# [Task statement]
Locate the string "immunohistochemistry" in the listing below. Copy every line where it is found.
Collected data START
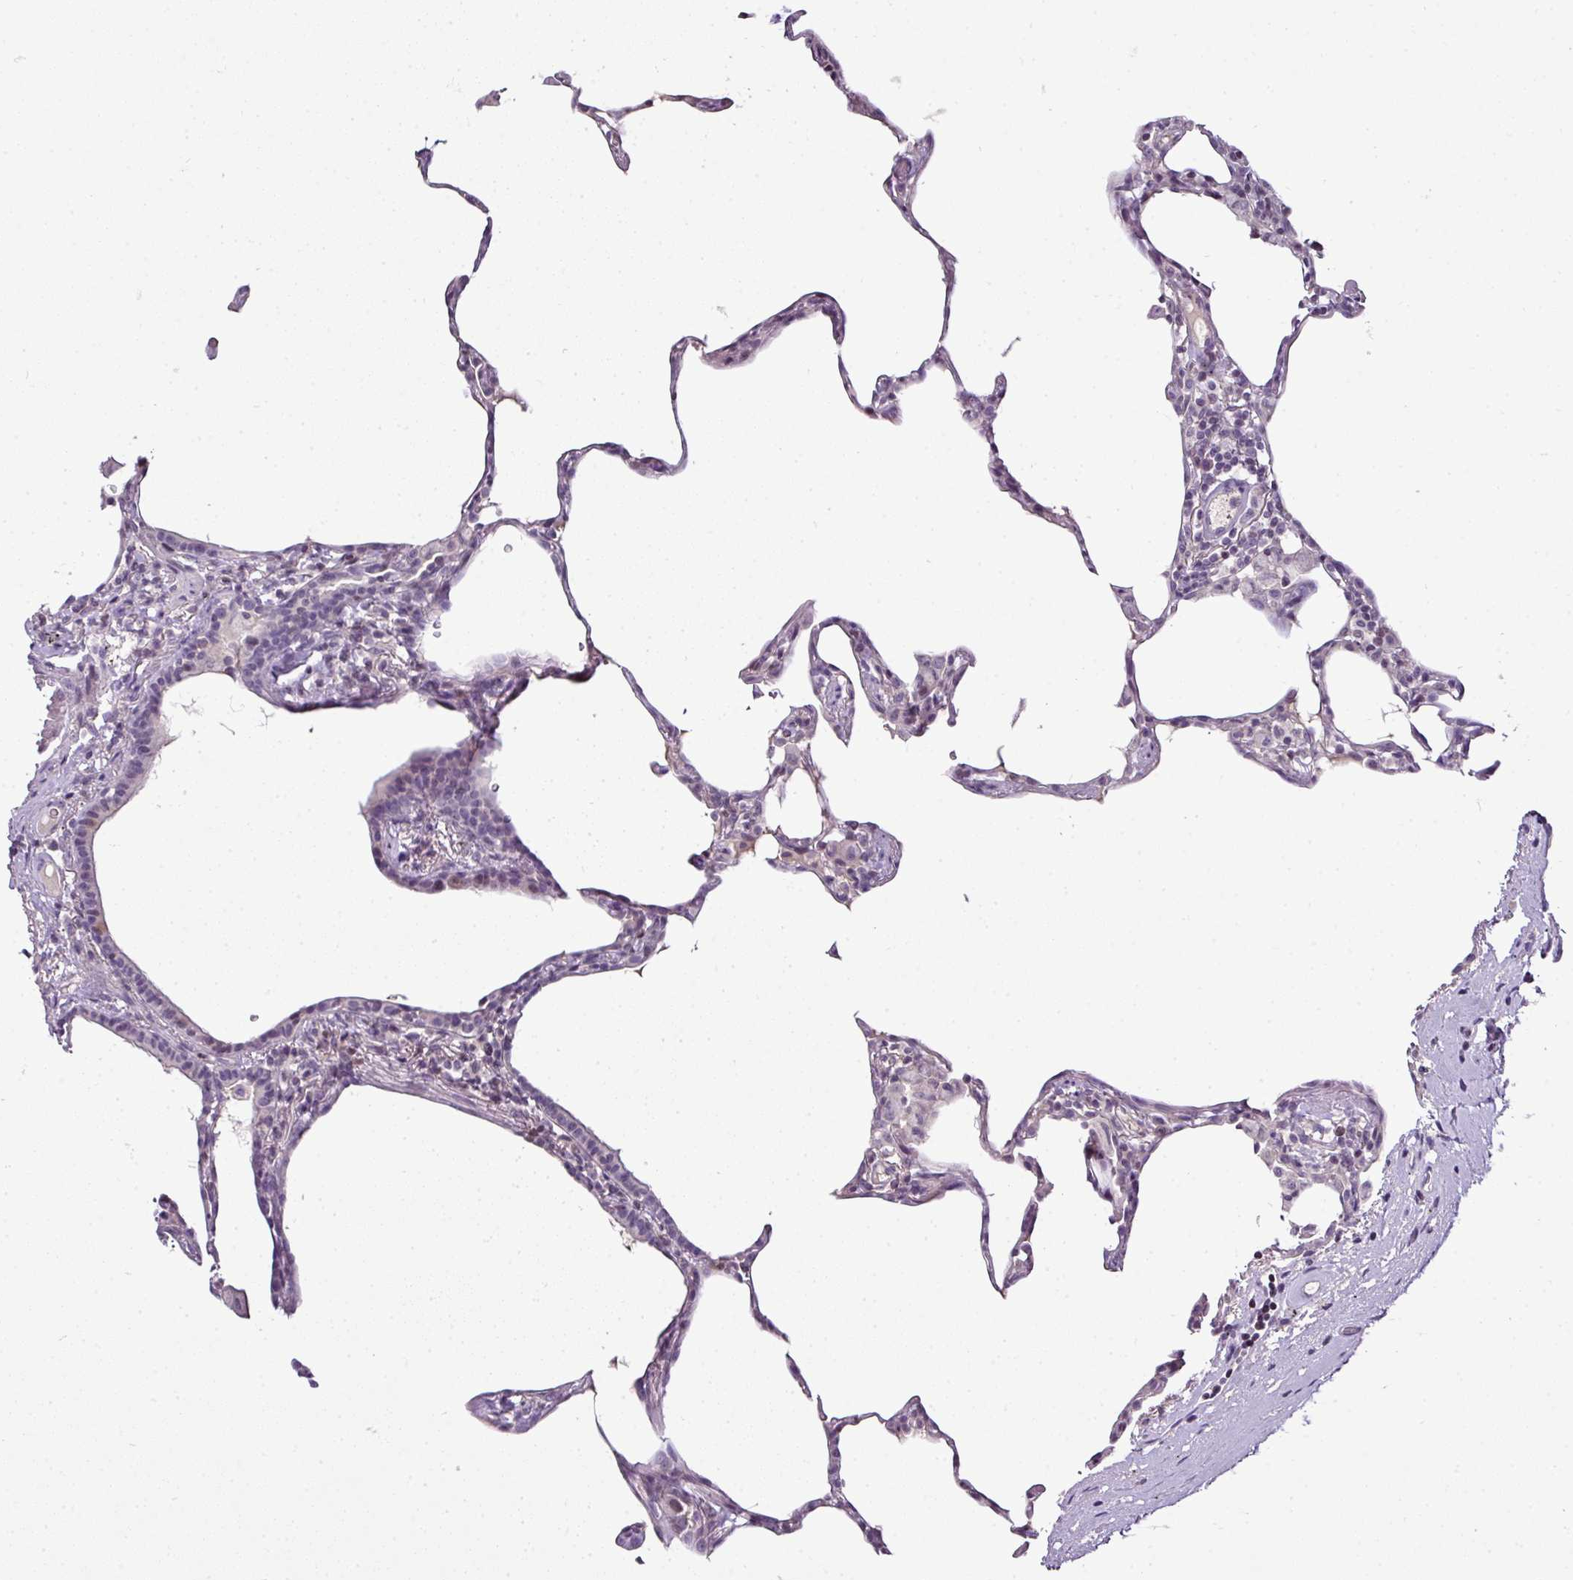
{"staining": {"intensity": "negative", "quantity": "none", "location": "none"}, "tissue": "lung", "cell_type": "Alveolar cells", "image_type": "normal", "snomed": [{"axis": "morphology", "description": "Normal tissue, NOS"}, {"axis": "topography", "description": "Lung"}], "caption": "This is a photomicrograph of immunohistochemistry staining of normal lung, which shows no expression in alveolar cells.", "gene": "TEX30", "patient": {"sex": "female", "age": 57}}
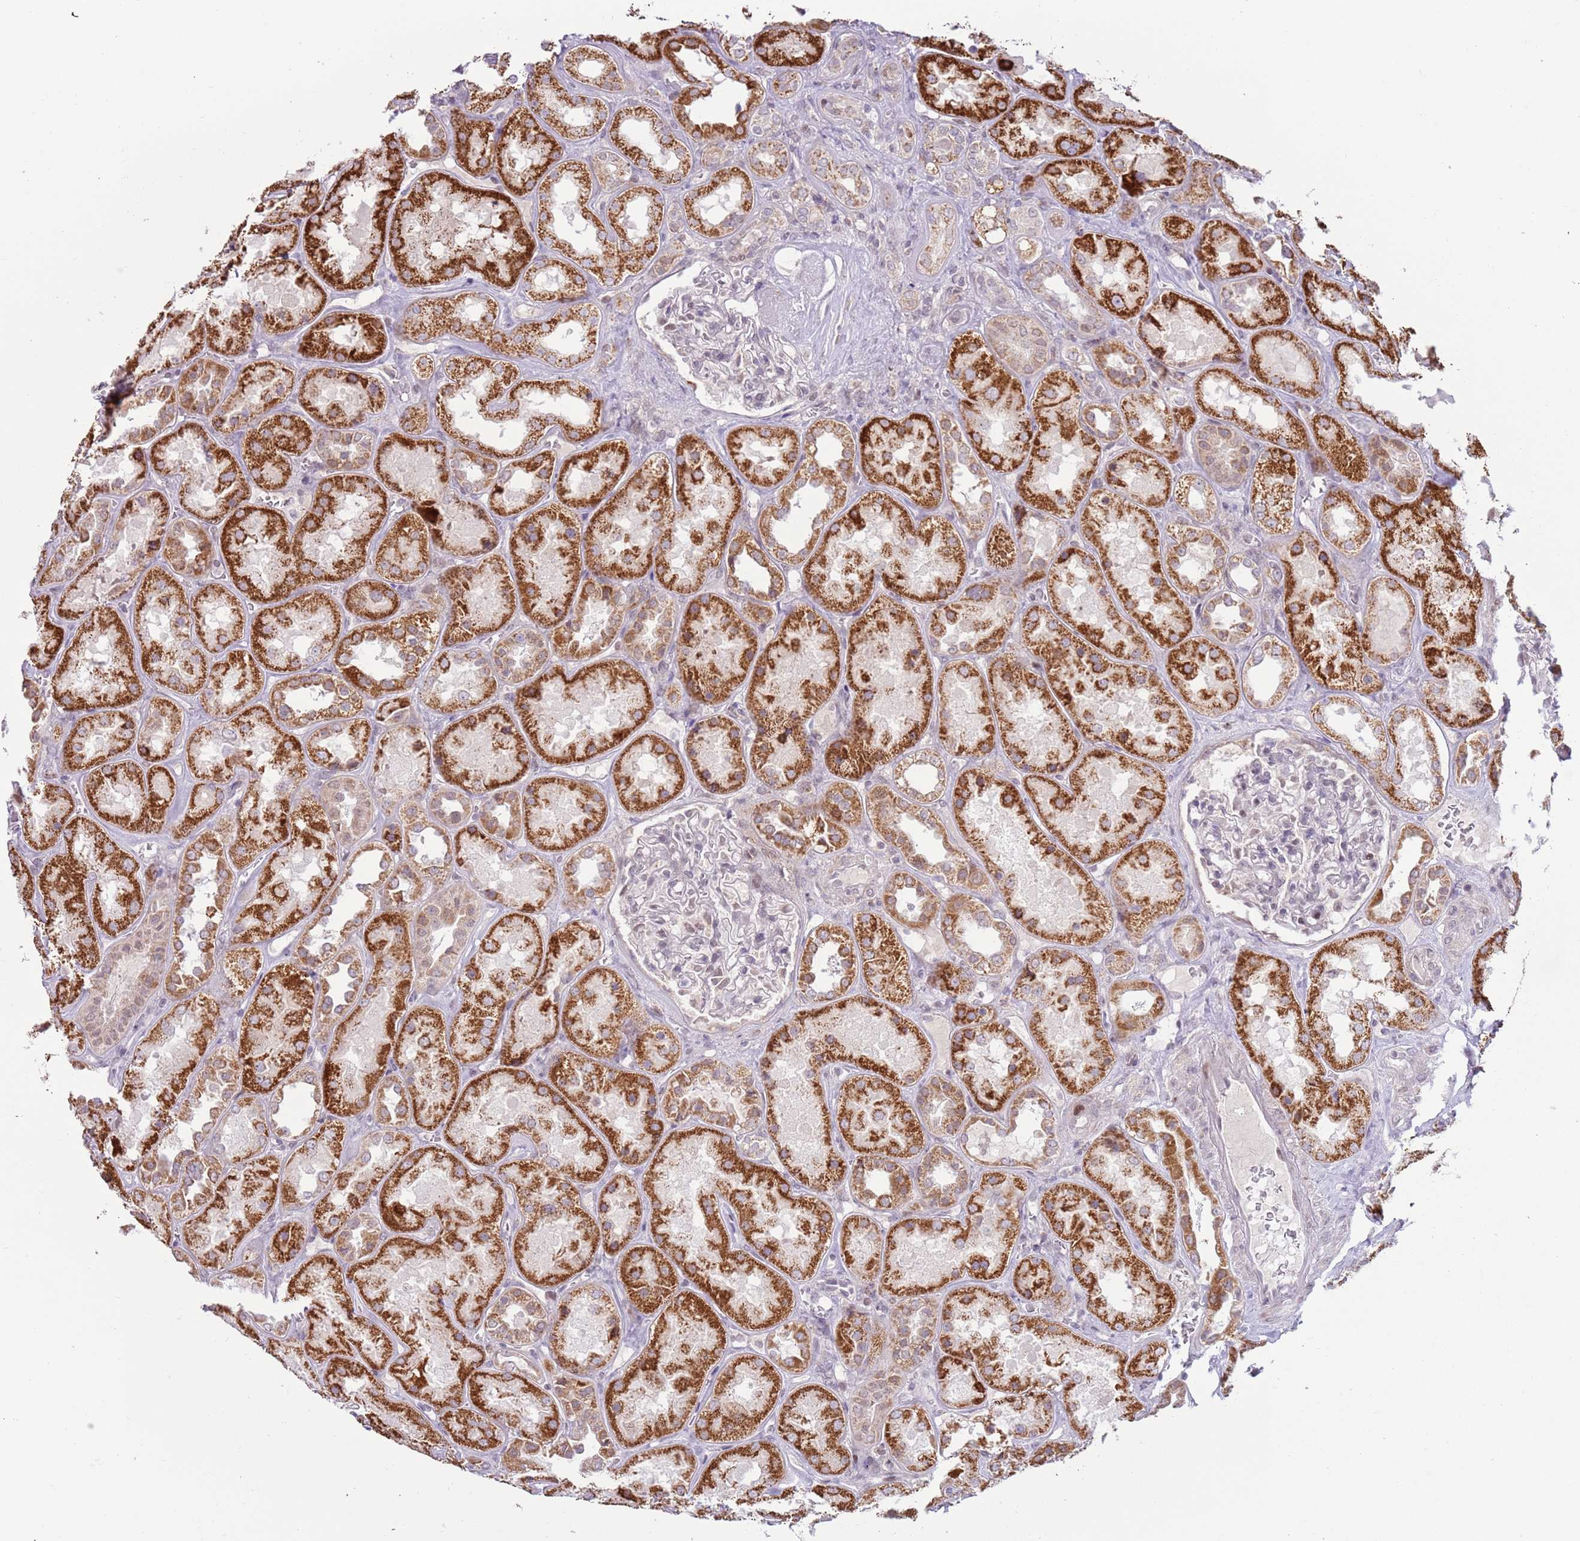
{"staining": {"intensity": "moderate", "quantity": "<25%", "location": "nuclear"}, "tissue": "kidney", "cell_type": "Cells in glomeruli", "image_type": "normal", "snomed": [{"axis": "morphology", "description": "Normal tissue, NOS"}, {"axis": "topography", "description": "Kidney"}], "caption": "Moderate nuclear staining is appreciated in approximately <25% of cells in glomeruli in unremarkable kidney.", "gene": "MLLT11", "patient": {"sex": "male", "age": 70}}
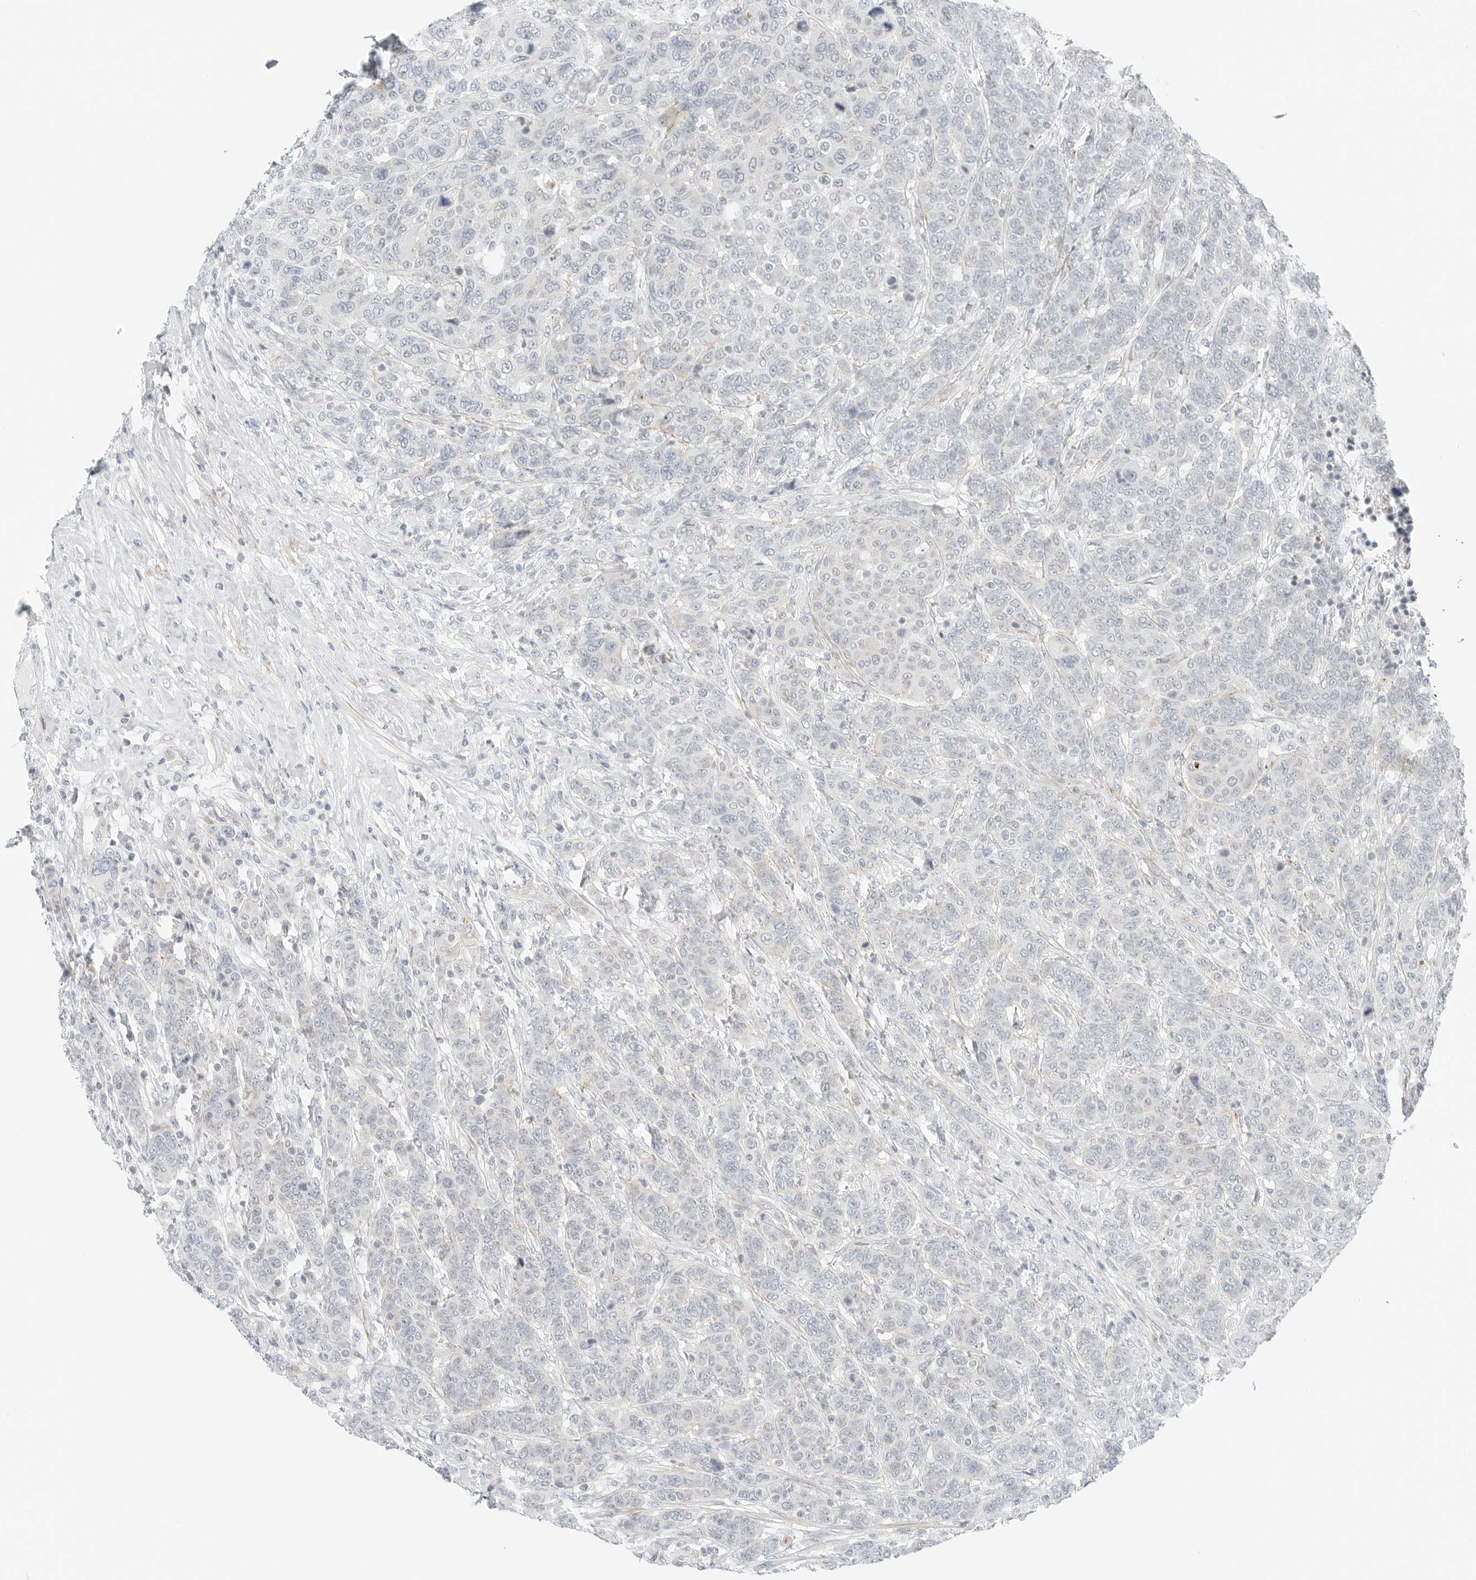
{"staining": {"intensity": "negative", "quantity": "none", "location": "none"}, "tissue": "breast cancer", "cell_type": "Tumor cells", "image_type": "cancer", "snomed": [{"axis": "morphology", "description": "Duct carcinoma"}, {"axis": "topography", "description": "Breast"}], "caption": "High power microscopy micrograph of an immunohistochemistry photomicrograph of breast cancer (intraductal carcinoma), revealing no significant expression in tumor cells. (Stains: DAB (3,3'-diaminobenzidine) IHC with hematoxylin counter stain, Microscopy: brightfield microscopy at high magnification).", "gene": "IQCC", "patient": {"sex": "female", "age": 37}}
Collected data END
# [Answer section]
{"staining": {"intensity": "negative", "quantity": "none", "location": "none"}, "tissue": "lung", "cell_type": "Alveolar cells", "image_type": "normal", "snomed": [{"axis": "morphology", "description": "Normal tissue, NOS"}, {"axis": "topography", "description": "Lung"}], "caption": "This is a photomicrograph of immunohistochemistry staining of normal lung, which shows no expression in alveolar cells.", "gene": "TEX30", "patient": {"sex": "female", "age": 57}}
{"staining": {"intensity": "negative", "quantity": "none", "location": "none"}, "tissue": "breast cancer", "cell_type": "Tumor cells", "image_type": "cancer", "snomed": [{"axis": "morphology", "description": "Duct carcinoma"}, {"axis": "topography", "description": "Breast"}], "caption": "High power microscopy micrograph of an immunohistochemistry photomicrograph of breast cancer (intraductal carcinoma), revealing no significant expression in tumor cells. (Stains: DAB (3,3'-diaminobenzidine) IHC with hematoxylin counter stain, Microscopy: brightfield microscopy at high magnification).", "gene": "IQCC", "patient": {"sex": "female", "age": 37}}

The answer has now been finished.